What is required
Every line of the records below that has the word "board" should be copied.

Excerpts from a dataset
----
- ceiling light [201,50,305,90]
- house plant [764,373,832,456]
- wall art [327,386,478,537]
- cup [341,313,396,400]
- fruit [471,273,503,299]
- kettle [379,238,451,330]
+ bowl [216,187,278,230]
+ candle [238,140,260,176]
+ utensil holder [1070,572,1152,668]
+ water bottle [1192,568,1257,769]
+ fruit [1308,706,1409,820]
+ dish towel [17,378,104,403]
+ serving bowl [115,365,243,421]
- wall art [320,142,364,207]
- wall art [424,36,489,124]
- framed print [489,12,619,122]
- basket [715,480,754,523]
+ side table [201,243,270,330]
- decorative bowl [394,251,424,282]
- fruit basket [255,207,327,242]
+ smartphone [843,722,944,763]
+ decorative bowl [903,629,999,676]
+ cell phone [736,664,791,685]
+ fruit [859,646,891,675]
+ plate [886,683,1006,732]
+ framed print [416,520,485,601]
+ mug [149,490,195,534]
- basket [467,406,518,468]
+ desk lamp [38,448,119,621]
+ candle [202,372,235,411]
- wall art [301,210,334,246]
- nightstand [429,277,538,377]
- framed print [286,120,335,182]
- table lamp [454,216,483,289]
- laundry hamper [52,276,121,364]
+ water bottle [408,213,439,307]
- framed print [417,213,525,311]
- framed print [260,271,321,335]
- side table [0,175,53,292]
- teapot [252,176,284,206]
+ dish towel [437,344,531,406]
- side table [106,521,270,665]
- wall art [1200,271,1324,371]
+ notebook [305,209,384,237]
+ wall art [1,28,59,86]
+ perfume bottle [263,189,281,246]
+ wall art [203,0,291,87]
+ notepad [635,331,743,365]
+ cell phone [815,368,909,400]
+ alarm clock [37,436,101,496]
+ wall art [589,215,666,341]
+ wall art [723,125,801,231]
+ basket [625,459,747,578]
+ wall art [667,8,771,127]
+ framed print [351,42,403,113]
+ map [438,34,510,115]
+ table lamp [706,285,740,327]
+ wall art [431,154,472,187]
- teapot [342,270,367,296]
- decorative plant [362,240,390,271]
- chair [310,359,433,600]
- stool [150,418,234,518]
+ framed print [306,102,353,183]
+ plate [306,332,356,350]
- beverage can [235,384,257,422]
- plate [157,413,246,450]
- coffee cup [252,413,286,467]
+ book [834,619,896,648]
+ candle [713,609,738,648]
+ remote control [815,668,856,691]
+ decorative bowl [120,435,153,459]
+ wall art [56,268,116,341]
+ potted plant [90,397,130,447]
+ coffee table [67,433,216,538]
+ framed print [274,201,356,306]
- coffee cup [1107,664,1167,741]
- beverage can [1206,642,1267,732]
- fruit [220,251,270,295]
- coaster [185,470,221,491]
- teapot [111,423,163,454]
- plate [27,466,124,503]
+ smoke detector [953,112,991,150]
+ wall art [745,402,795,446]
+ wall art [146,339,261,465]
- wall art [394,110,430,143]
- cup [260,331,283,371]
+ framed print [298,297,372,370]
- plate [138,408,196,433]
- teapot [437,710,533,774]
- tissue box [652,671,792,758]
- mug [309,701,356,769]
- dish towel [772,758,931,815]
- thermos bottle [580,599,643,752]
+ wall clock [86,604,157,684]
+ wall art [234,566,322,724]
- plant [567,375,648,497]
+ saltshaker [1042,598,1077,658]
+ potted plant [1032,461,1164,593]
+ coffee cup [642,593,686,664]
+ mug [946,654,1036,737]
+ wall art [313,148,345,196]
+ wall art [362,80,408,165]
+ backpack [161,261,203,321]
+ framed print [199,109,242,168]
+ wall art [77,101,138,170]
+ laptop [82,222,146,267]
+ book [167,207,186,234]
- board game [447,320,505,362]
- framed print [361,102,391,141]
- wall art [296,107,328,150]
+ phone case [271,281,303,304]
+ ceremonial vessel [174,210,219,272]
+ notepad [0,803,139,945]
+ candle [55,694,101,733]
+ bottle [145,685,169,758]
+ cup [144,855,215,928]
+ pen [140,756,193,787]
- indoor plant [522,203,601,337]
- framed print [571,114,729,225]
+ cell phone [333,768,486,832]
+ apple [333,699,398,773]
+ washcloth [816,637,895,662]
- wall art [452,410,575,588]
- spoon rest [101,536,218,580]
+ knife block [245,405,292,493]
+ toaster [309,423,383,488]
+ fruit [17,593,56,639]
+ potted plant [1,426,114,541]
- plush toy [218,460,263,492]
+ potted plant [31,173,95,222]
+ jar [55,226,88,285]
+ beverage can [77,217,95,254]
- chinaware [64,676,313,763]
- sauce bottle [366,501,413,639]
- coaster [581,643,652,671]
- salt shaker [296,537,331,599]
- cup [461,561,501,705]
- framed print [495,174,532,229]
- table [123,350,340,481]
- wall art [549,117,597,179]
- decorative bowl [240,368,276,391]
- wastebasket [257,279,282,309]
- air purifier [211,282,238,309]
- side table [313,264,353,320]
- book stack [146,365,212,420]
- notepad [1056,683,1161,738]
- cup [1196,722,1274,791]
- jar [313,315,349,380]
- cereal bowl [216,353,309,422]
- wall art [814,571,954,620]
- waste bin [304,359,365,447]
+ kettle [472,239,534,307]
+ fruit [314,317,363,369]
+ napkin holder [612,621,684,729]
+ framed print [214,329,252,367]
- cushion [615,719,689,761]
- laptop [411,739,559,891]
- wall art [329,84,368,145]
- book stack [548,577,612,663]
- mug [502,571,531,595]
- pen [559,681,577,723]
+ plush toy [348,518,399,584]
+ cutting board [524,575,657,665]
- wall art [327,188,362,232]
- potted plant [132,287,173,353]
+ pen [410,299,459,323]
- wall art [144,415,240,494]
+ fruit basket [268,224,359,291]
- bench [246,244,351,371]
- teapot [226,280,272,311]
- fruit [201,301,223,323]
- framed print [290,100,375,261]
----
Response to this task
- board game [447,320,505,362]
+ cutting board [524,575,657,665]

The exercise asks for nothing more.